This section describes the individual-level demographic and behavioral survey datasets, as well as the specialized quiz responses. You can download the complete, de-identified longitudinal panels below.
This dataset combines survey responses from 203 Notre Dame students across 6 consecutive waves, capturing demographic backgrounds, personality inventories (e.g., Big Five), academic metrics (GPAs), musical and artistic preferences, lifestyle behaviors, and campus engagement.
ImportantSecurity & Privacy Scrubbing
The raw demographic dataset originally contained sensitive participant identifiers. A secure, programmatic R script (Code/scrub_demographics.R) has been run to drop 38 personal identifying columns containing: - Participant first names and last names (firstname_*, lastname_*, v1532, v1180, etc.) - University NetIDs and emails (netid, netid_*, emailaddress_*) - Raw cellular telephone numbers (phonenumber)
1.2 Dataset Quick Profile
Below is a quick programmatic summary of the clean demographic survey data loaded directly from the processed CSV.
With 1,556 attributes, variables are suffixed with a wave number (e.g. _1 for Wave 1, _6 for Wave 6) to track changes over time. Some of the core groupings include:
Demographics: Participant gender (gender_1), ethnicity, family background, and dorm locations.
Personality Scales: Big Five traits (Extraversion, Neuroticism, Openness, Agreeableness, Conscientiousness).
Lifestyles and Habits: Alcohol use, smoking, sleep habits, and smartphone usage metrics (e.g., phoneuse*_1).

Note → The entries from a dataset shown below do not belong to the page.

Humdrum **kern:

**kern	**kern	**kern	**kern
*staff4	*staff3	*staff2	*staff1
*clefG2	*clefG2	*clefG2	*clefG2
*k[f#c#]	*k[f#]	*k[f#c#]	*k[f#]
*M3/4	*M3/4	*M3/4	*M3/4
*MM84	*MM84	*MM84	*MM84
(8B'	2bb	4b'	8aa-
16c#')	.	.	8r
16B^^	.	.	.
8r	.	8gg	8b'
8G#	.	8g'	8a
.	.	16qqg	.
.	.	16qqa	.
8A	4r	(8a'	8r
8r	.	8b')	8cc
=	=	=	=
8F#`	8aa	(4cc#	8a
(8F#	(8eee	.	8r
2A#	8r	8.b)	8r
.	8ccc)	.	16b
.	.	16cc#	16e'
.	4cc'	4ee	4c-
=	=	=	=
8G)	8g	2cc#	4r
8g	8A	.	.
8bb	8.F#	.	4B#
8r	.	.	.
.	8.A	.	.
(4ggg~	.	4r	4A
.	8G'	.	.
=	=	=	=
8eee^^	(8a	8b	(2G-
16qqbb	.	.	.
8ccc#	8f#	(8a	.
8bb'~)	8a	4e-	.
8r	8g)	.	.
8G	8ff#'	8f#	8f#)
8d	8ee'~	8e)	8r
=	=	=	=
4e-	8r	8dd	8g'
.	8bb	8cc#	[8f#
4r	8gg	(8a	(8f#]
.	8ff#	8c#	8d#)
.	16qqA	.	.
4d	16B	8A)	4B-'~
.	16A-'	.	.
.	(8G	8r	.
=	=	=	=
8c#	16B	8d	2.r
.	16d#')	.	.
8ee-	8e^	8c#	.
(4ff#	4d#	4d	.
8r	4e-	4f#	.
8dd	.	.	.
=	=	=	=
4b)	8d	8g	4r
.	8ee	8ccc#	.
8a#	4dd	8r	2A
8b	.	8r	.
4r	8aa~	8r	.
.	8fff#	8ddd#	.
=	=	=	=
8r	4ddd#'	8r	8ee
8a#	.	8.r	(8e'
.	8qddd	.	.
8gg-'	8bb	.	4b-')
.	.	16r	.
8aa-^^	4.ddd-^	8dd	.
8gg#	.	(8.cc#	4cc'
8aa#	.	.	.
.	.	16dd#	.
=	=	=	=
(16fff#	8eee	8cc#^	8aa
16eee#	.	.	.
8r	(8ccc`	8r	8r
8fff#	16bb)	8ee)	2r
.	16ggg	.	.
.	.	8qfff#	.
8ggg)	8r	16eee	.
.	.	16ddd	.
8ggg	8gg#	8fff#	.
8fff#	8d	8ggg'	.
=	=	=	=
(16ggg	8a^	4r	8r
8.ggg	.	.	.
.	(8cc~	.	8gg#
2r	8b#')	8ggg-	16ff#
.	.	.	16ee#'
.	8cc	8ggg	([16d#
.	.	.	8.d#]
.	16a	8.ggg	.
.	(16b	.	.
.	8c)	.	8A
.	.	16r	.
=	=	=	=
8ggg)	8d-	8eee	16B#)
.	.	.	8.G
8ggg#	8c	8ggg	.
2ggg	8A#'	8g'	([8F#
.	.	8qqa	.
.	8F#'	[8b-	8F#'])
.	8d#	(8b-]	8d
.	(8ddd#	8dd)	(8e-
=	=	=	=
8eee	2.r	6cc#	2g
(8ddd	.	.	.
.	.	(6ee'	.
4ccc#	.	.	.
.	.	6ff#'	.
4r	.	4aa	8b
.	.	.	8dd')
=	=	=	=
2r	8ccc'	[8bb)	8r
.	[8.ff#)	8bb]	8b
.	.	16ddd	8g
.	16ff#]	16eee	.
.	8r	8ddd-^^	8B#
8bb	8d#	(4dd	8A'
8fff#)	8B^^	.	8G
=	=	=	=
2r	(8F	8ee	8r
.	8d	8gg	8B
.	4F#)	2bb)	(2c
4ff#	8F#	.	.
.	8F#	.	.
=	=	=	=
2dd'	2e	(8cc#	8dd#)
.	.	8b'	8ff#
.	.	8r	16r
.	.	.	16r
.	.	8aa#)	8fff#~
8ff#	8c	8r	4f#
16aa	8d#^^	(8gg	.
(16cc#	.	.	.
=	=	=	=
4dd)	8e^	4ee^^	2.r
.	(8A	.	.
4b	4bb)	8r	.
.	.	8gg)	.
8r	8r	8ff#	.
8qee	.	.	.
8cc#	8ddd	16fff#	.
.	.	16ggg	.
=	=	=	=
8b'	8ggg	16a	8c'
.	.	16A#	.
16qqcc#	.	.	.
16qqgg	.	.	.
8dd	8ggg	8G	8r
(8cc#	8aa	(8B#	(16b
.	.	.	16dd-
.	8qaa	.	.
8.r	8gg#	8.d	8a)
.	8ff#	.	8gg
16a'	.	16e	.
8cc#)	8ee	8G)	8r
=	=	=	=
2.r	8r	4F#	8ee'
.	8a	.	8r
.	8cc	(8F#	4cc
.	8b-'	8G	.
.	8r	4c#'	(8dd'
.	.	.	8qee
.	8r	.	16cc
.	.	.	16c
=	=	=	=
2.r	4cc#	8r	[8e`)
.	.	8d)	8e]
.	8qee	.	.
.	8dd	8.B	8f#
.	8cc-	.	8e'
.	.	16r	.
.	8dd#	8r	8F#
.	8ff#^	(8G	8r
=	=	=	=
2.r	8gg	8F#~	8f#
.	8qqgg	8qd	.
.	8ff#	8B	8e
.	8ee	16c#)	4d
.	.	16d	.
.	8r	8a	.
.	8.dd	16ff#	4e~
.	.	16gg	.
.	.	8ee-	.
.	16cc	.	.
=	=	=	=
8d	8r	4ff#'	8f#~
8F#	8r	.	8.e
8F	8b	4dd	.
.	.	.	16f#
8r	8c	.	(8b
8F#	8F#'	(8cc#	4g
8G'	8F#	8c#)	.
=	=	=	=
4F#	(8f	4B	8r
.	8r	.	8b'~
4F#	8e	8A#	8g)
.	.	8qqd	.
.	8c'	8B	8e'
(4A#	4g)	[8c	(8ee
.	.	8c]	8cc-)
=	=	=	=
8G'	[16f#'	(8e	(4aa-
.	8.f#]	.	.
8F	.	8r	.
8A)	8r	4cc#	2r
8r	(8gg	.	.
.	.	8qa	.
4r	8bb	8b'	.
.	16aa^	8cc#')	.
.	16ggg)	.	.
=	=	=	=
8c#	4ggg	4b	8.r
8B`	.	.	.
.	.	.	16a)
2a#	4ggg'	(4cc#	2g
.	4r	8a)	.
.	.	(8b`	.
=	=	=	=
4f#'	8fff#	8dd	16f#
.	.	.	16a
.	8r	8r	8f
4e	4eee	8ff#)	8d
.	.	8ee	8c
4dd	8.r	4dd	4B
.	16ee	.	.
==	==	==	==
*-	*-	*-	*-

Cultural Tastes: Music genres, movies, books, and artistic preferences (e.g., bigband_1, classicrock_1, jazz_1, rap_1).
1.4 Quiz Responses (Master)
In addition to the main demographic surveys, the study administered a series of quizzes to participants. These quizzes capture high-frequency assessments of student health, emotional well-being, political discussions, and feedback on their smartphone performance.
The raw quiz datasets originally tracked participants using raw 10-digit phone numbers. These have been securely mapped to the standard egoid identifier and the raw phone numbers have been completely dropped to maintain anonymity.
The consolidated quiz dataset contains responses from 197 students across 146 specialized survey items, all of which are documented in the Searchable Variable Catalog.